“This album covers a lot of emotionally heavy stuff like mental health, addiction, existence, and relationships”
Jay Allen Sanford 2 p.m., Nov. 21
RIYL: Cults, Spoon, Hills Like Elephants
Influences: Modest Mouse, the Pixies, Spoon, the Album Leaf
Indie-soul ensemble Gun Runner released their debut EP Bad Neighbors in summer 2010. The following year, they were one of nearly two dozen San Diego bands who attended the 2011 edition of the annual South by Southwest music festival in Austin, Texas, along with Maren Parusel, Inspired Flight, Lesands, Steve Poltz, OFF! (with San Diego drummer Mario Rubalcaba), Grand Tarantula, etc.
“The first time I went it was beautiful, stressful, and insane,” says frontman Sean Davenport. “There’s a lot of prestige going with a Brooklyn indie band [Abigail Warchild]. It’s more special for a smaller town like San Diego, which isn’t recognized as much musically, to be represented. We’ve already got label interest and management, so it’s just cool to see new bands and party.”
Guitarist Tommy Graf originally covered guitar and acoustic percussion duties in the band, with the help of programmed beats, until the spring 2011 recruitment of drummer Seth Cash, a former member of the Blue Man Group.

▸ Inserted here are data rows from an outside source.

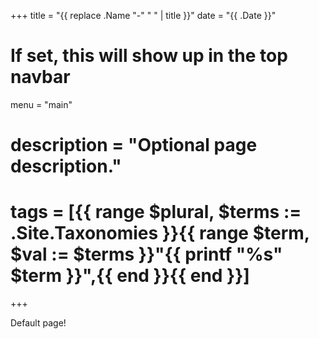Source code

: +++
title = "{{ replace .Name "-" " " | title }}"
date = "{{ .Date }}"
# If set, this will show up in the top navbar
menu = "main"
# description = "Optional page description."
# tags = [{{ range $plural, $terms := .Site.Taxonomies }}{{ range $term, $val := $terms }}"{{ printf "%s" $term }}",{{ end }}{{ end }}]
+++

Default page!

Later in 2011, they released their first full-length, Obstacles and Experiments. “This new album was basically a result of losing a drummer and trying to come up with alternate creative ways in which to keep the band together,” says Davenport.
“We decided to utilize the fact that Tommy [Graf, guitarist] could fill in for part of [the drum tracks] and then we started experimenting with drum machines and samples, hence the title.”
“It took us about two months of going to the practice space every night for long grueling hours, but we are very happy with the end result. Originally we were going to release the album around the New Year, but we got backed up around that time with SXSW and then touring after.”
Sean Davenport also plays with Hills Like Elephants, and Tommy Graf has a psych-duo called Dark Thirty. In late 2011, Davenport told the Reader that Gun Runner was going on a “long term break up,” while he concentrates on Hills Like Elephants (the name is a Hemingway reference).